To take advantage of cloud arbitrage across public clouds (dynamically running workloads in whichever cloud best meets your needs at a given time) you need to continuously compare their pricing and performance.
This demo shows one way you can measure the relative performance of the big three public clouds in real-time. It consists of one application running on-prem that simultaneously publishes requests to identical responder applications running in each of the public clouds. The publisher tracks how long it takes each subscriber to respond and displays this response time in milliseconds.
What does this demonstrate?
The request-response pattern is a fundamental building block of many applications and systems in how they communicate with each other. It appears across use-cases and industries. This demo features a request-response scenario where the publisher periodically sends one message to multiple subscribers (sometimes called “fanout”) and each of those recipients sends a response back to the publisher, which then makes the result available for you to see.
There are many simultaneous responders to the single request message
The responders are identical code and deployed with access to the same data
The deployments are duplicated across three cloud providers and their regional datacenters
The response time for each received message will be measured to represent the performance of each responder
What’s under the covers?
Response time is calculated by measuring the elapsed time between sending the request and receiving response messages. This round-trip-time includes elements that contribute to the resulting response time, each introducing its own variability between requests, such as:
The time taken for the request message to reach the ‘London, UK’ datacenter of each cloud provider.
(Dependent on the Public Internet and ISP used by Solace London.)
The speed and bandwidth availability of each provider’s inter-region network links.
(Dependent on the provider’s network topology and circuit selections.)
The CPU speed and availability of the server running the responder program.
(Dependent on how the underlying physical server has been virtualised and shared.)
We’ve attempted to eliminate variables on the test side of the equation (such as the geographical ‘region’ of the datacenter and the configurations of the server running the responder programs) so our results indicate the performance of the remaining elements such as network and processing speed.

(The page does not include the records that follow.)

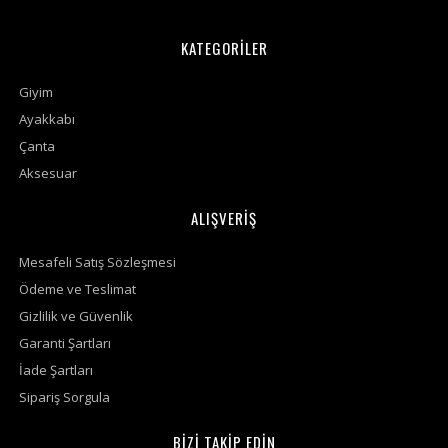
KATEGORİLER
Giyim
Ayakkabı
Çanta
Aksesuar
ALIŞVERİŞ
Mesafeli Satış Sözleşmesi
Ödeme ve Teslimat
Gizlilik ve Güvenlik
Garanti Şartları
İade Şartları
Sipariş Sorgula
BİZİ TAKİP EDİN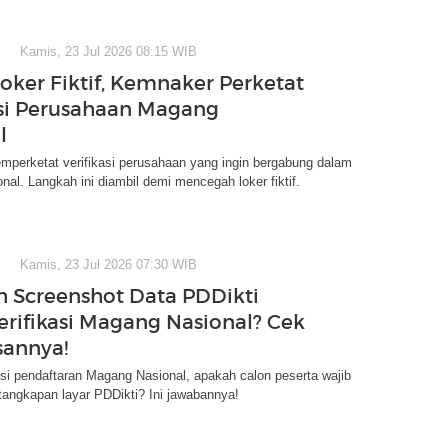
Kamis, 23 Jul 2026 08:15 WIB
oker Fiktif, Kemnaker Perketat
asi Perusahaan Magang
l
perketat verifikasi perusahaan yang ingin bergabung dalam
al. Langkah ini diambil demi mencegah loker fiktif.
Kamis, 23 Jul 2026 07:30 WIB
h Screenshot Data PDDikti
erifikasi Magang Nasional? Cek
sannya!
asi pendaftaran Magang Nasional, apakah calon peserta wajib
angkapan layar PDDikti? Ini jawabannya!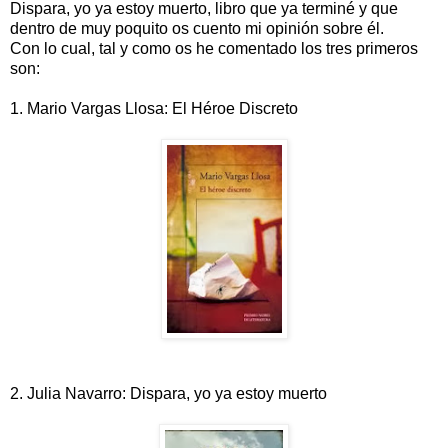
Dispara, yo ya estoy muerto, libro que ya terminé y que
dentro de muy poquito os cuento mi opinión sobre él.
Con lo cual, tal y como os he comentado los tres primeros
son:
1. Mario Vargas Llosa: El Héroe Discreto
2. Julia Navarro: Dispara, yo ya estoy muerto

The response time is therefore taken to represent the holistic performance of the running responder application, with all the infrastructure variability factored in.
What do the results show?
The results show round trip time from the local UK node of each cloud, and from their respective nodes in Asia and the US, specifically Singapore and Virginia, respectively.
If we look at an example result like this one, you can see that for messaging between the Solace on-prem datacenter and each cloud provider’s UK datacenter, the fastest interaction at that time was with Google Cloud.
If you are looking to do more than just “within UK” messaging, selecting Google exclusively does not offer the fastest option because messaging between the UK datacenter and another cloud datacenter in the US-East region was fastest with Azure Cloud. Since the ‘first hop’ to the Azure UK datacenter was not the fastest of the three, that means their connection between UK and US is fast enough to overcome that slow start.
Similarly, for messaging between UK and Singapore, when I ran this test AWS Cloud was the clear winner, 20 milliseconds faster than Azure Cloud, and 240 milliseconds faster than Google Cloud.
Note that shortly after that, the tool reported that AWS slowed down significantly for that path, and Azure Cloud was fastest. This is a great example of how keeping options open with a multi-cloud strategy can help you achieve the best performance in all circumstances.